→ Job
Among the entries below, extract exactly the lines that run from the one with "在本章后面，我们将介绍如何计算所需的样本大小，但我们只考虑中心极限定理适用于样本大小为 30 或更大的样本。" through the one with "我们将计算的第一种置信区间是**z 置信区间**，它将根据标准正态模型（有时称为 z", both ends included.

*** Block opens ***

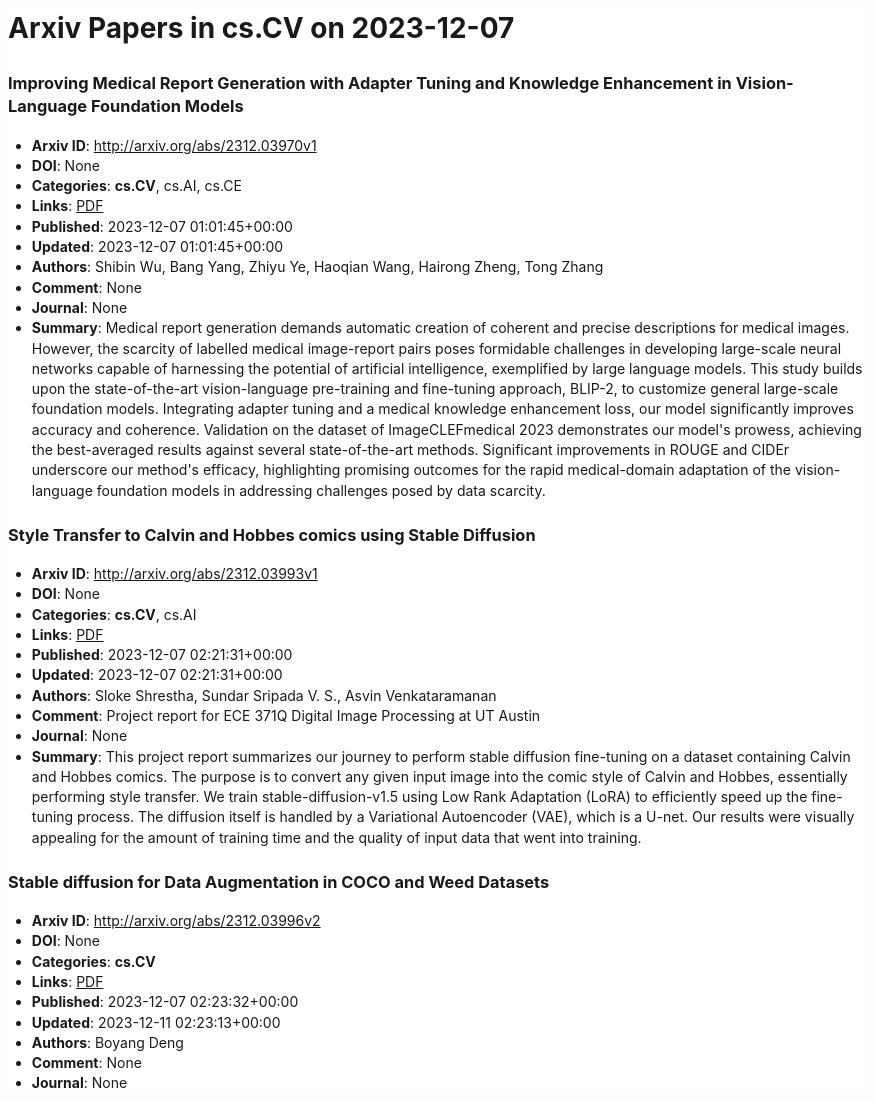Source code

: # Arxiv Papers in cs.CV on 2023-12-07
### Improving Medical Report Generation with Adapter Tuning and Knowledge Enhancement in Vision-Language Foundation Models
- **Arxiv ID**: http://arxiv.org/abs/2312.03970v1
- **DOI**: None
- **Categories**: **cs.CV**, cs.AI, cs.CE
- **Links**: [PDF](http://arxiv.org/pdf/2312.03970v1)
- **Published**: 2023-12-07 01:01:45+00:00
- **Updated**: 2023-12-07 01:01:45+00:00
- **Authors**: Shibin Wu, Bang Yang, Zhiyu Ye, Haoqian Wang, Hairong Zheng, Tong Zhang
- **Comment**: None
- **Journal**: None
- **Summary**: Medical report generation demands automatic creation of coherent and precise descriptions for medical images. However, the scarcity of labelled medical image-report pairs poses formidable challenges in developing large-scale neural networks capable of harnessing the potential of artificial intelligence, exemplified by large language models. This study builds upon the state-of-the-art vision-language pre-training and fine-tuning approach, BLIP-2, to customize general large-scale foundation models. Integrating adapter tuning and a medical knowledge enhancement loss, our model significantly improves accuracy and coherence. Validation on the dataset of ImageCLEFmedical 2023 demonstrates our model's prowess, achieving the best-averaged results against several state-of-the-art methods. Significant improvements in ROUGE and CIDEr underscore our method's efficacy, highlighting promising outcomes for the rapid medical-domain adaptation of the vision-language foundation models in addressing challenges posed by data scarcity.



### Style Transfer to Calvin and Hobbes comics using Stable Diffusion
- **Arxiv ID**: http://arxiv.org/abs/2312.03993v1
- **DOI**: None
- **Categories**: **cs.CV**, cs.AI
- **Links**: [PDF](http://arxiv.org/pdf/2312.03993v1)
- **Published**: 2023-12-07 02:21:31+00:00
- **Updated**: 2023-12-07 02:21:31+00:00
- **Authors**: Sloke Shrestha, Sundar Sripada V. S., Asvin Venkataramanan
- **Comment**: Project report for ECE 371Q Digital Image Processing at UT Austin
- **Journal**: None
- **Summary**: This project report summarizes our journey to perform stable diffusion fine-tuning on a dataset containing Calvin and Hobbes comics. The purpose is to convert any given input image into the comic style of Calvin and Hobbes, essentially performing style transfer. We train stable-diffusion-v1.5 using Low Rank Adaptation (LoRA) to efficiently speed up the fine-tuning process. The diffusion itself is handled by a Variational Autoencoder (VAE), which is a U-net. Our results were visually appealing for the amount of training time and the quality of input data that went into training.



### Stable diffusion for Data Augmentation in COCO and Weed Datasets
- **Arxiv ID**: http://arxiv.org/abs/2312.03996v2
- **DOI**: None
- **Categories**: **cs.CV**
- **Links**: [PDF](http://arxiv.org/pdf/2312.03996v2)
- **Published**: 2023-12-07 02:23:32+00:00
- **Updated**: 2023-12-11 02:23:13+00:00
- **Authors**: Boyang Deng
- **Comment**: None
- **Journal**: None
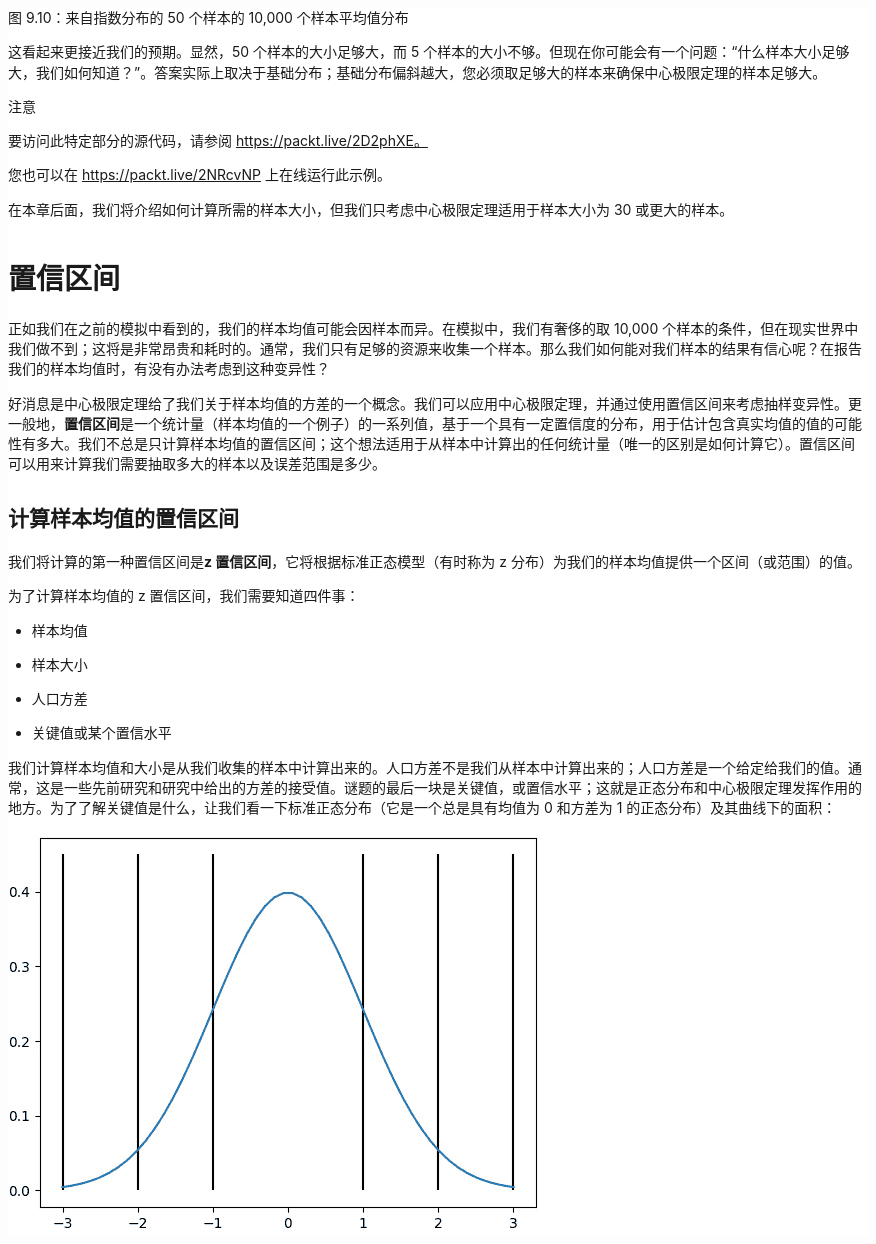 图 9.10：来自指数分布的 50 个样本的 10,000 个样本平均值分布

这看起来更接近我们的预期。显然，50 个样本的大小足够大，而 5 个样本的大小不够。但现在你可能会有一个问题：“什么样本大小足够大，我们如何知道？”。答案实际上取决于基础分布；基础分布偏斜越大，您必须取足够大的样本来确保中心极限定理的样本足够大。

注意

要访问此特定部分的源代码，请参阅 https://packt.live/2D2phXE。

您也可以在 https://packt.live/2NRcvNP 上在线运行此示例。

在本章后面，我们将介绍如何计算所需的样本大小，但我们只考虑中心极限定理适用于样本大小为 30 或更大的样本。

# 置信区间

正如我们在之前的模拟中看到的，我们的样本均值可能会因样本而异。在模拟中，我们有奢侈的取 10,000 个样本的条件，但在现实世界中我们做不到；这将是非常昂贵和耗时的。通常，我们只有足够的资源来收集一个样本。那么我们如何能对我们样本的结果有信心呢？在报告我们的样本均值时，有没有办法考虑到这种变异性？

好消息是中心极限定理给了我们关于样本均值的方差的一个概念。我们可以应用中心极限定理，并通过使用置信区间来考虑抽样变异性。更一般地，**置信区间**是一个统计量（样本均值的一个例子）的一系列值，基于一个具有一定置信度的分布，用于估计包含真实均值的值的可能性有多大。我们不总是只计算样本均值的置信区间；这个想法适用于从样本中计算出的任何统计量（唯一的区别是如何计算它）。置信区间可以用来计算我们需要抽取多大的样本以及误差范围是多少。

## 计算样本均值的置信区间

我们将计算的第一种置信区间是**z 置信区间**，它将根据标准正态模型（有时称为 z 分布）为我们的样本均值提供一个区间（或范围）的值。

为了计算样本均值的 z 置信区间，我们需要知道四件事：

+   样本均值

+   样本大小

+   人口方差

+   关键值或某个置信水平

我们计算样本均值和大小是从我们收集的样本中计算出来的。人口方差不是我们从样本中计算出来的；人口方差是一个给定给我们的值。通常，这是一些先前研究和研究中给出的方差的接受值。谜题的最后一块是关键值，或置信水平；这就是正态分布和中心极限定理发挥作用的地方。为了了解关键值是什么，让我们看一下标准正态分布（它是一个总是具有均值为 0 和方差为 1 的正态分布）及其曲线下的面积：

![图 9.11：标准正态模型的示例](img/B15968_09_11.jpg)
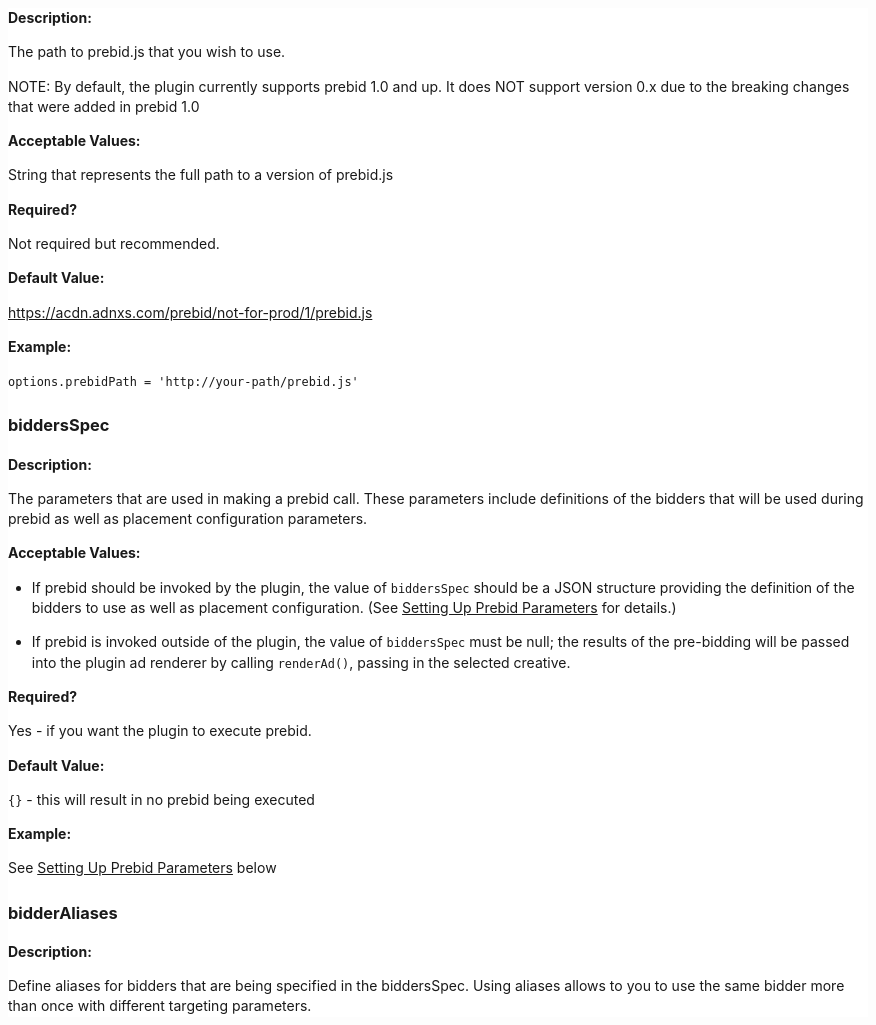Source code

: **Description:**

The path to prebid.js that you wish to use.

NOTE: By default, the plugin currently supports prebid 1.0 and up. It does NOT support version 0.x due to the breaking changes that were added in prebid 1.0

**Acceptable Values:**

String that represents the full path to a version of prebid.js

**Required?**

Not required but recommended.

**Default Value:**

https://acdn.adnxs.com/prebid/not-for-prod/1/prebid.js

**Example:**

`options.prebidPath = 'http://your-path/prebid.js'`

<a name="biddersSpec"></a>
### biddersSpec

**Description:**

The parameters that are used in making a prebid call. These parameters include definitions of the bidders that will be used during prebid as well as placement configuration parameters.

**Acceptable Values:**

- If prebid should be invoked by the plugin, the value of `biddersSpec` should be a JSON structure providing the definition of the bidders to use as well as placement configuration. (See [Setting Up Prebid Parameters](#set-up-params) for details.)

- If prebid is invoked outside of the plugin, the value of `biddersSpec` must be null; the results of the pre-bidding will be passed into the plugin ad renderer by calling `renderAd()`, passing in the selected creative.

**Required?**

Yes - if you want the plugin to execute prebid.

**Default Value:**

`{}` - this will result in no prebid being executed

**Example:**

See [Setting Up Prebid Parameters](#set-up-params) below

<a name="bidderAliases"></a>
### bidderAliases

**Description:**

Define aliases for bidders that are being specified in the biddersSpec. Using aliases allows to you to use the same bidder more than once with different targeting parameters.
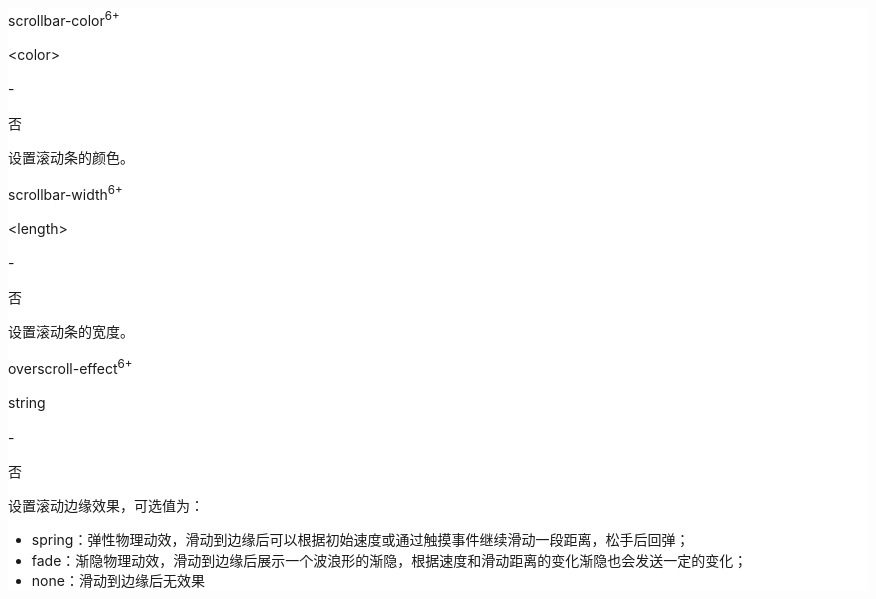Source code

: </td>
</tr>
<tr><td class="cellrowborder" valign="top" width="21.18788121187881%" headers="mcps1.1.6.1.1 "><p>scrollbar-color<sup>6+</sup></p>
</td>
<td class="cellrowborder" valign="top" width="16.648335166483353%" headers="mcps1.1.6.1.2 "><p>&lt;color&gt;</p>
</td>
<td class="cellrowborder" valign="top" width="13.618638136186382%" headers="mcps1.1.6.1.3 "><p>-</p>
</td>
<td class="cellrowborder" valign="top" width="7.329267073292671%" headers="mcps1.1.6.1.4 "><p>否</p>
</td>
<td class="cellrowborder" valign="top" width="41.21587841215879%" headers="mcps1.1.6.1.5 "><p>设置滚动条的颜色。</p>
</td>
</tr>
<tr><td class="cellrowborder" valign="top" width="21.18788121187881%" headers="mcps1.1.6.1.1 "><p>scrollbar-width<sup>6+</sup></p>
</td>
<td class="cellrowborder" valign="top" width="16.648335166483353%" headers="mcps1.1.6.1.2 "><p>&lt;length&gt;</p>
</td>
<td class="cellrowborder" valign="top" width="13.618638136186382%" headers="mcps1.1.6.1.3 "><p>-</p>
</td>
<td class="cellrowborder" valign="top" width="7.329267073292671%" headers="mcps1.1.6.1.4 "><p>否</p>
</td>
<td class="cellrowborder" valign="top" width="41.21587841215879%" headers="mcps1.1.6.1.5 "><p>设置滚动条的宽度。</p>
</td>
</tr>
<tr><td class="cellrowborder" valign="top" width="21.18788121187881%" headers="mcps1.1.6.1.1 "><p>overscroll-effect<sup>6+</sup></p>
</td>
<td class="cellrowborder" valign="top" width="16.648335166483353%" headers="mcps1.1.6.1.2 "><p>string</p>
</td>
<td class="cellrowborder" valign="top" width="13.618638136186382%" headers="mcps1.1.6.1.3 "><p>-</p>
</td>
<td class="cellrowborder" valign="top" width="7.329267073292671%" headers="mcps1.1.6.1.4 "><p>否</p>
</td>
<td class="cellrowborder" valign="top" width="41.21587841215879%" headers="mcps1.1.6.1.5 "><p>设置滚动边缘效果，可选值为：</p>
<ul><li>spring：弹性物理动效，滑动到边缘后可以根据初始速度或通过触摸事件继续滑动一段距离，松手后回弹；</li><li>fade：渐隐物理动效，滑动到边缘后展示一个波浪形的渐隐，根据速度和滑动距离的变化渐隐也会发送一定的变化；</li><li>none：滑动到边缘后无效果</li></ul>
</td>
</tr>
</tbody>
</table>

*** Block closes ***

→ Expected output
在本章后面，我们将介绍如何计算所需的样本大小，但我们只考虑中心极限定理适用于样本大小为 30 或更大的样本。

# 置信区间

正如我们在之前的模拟中看到的，我们的样本均值可能会因样本而异。在模拟中，我们有奢侈的取 10,000 个样本的条件，但在现实世界中我们做不到；这将是非常昂贵和耗时的。通常，我们只有足够的资源来收集一个样本。那么我们如何能对我们样本的结果有信心呢？在报告我们的样本均值时，有没有办法考虑到这种变异性？

好消息是中心极限定理给了我们关于样本均值的方差的一个概念。我们可以应用中心极限定理，并通过使用置信区间来考虑抽样变异性。更一般地，**置信区间**是一个统计量（样本均值的一个例子）的一系列值，基于一个具有一定置信度的分布，用于估计包含真实均值的值的可能性有多大。我们不总是只计算样本均值的置信区间；这个想法适用于从样本中计算出的任何统计量（唯一的区别是如何计算它）。置信区间可以用来计算我们需要抽取多大的样本以及误差范围是多少。

## 计算样本均值的置信区间

我们将计算的第一种置信区间是**z 置信区间**，它将根据标准正态模型（有时称为 z 分布）为我们的样本均值提供一个区间（或范围）的值。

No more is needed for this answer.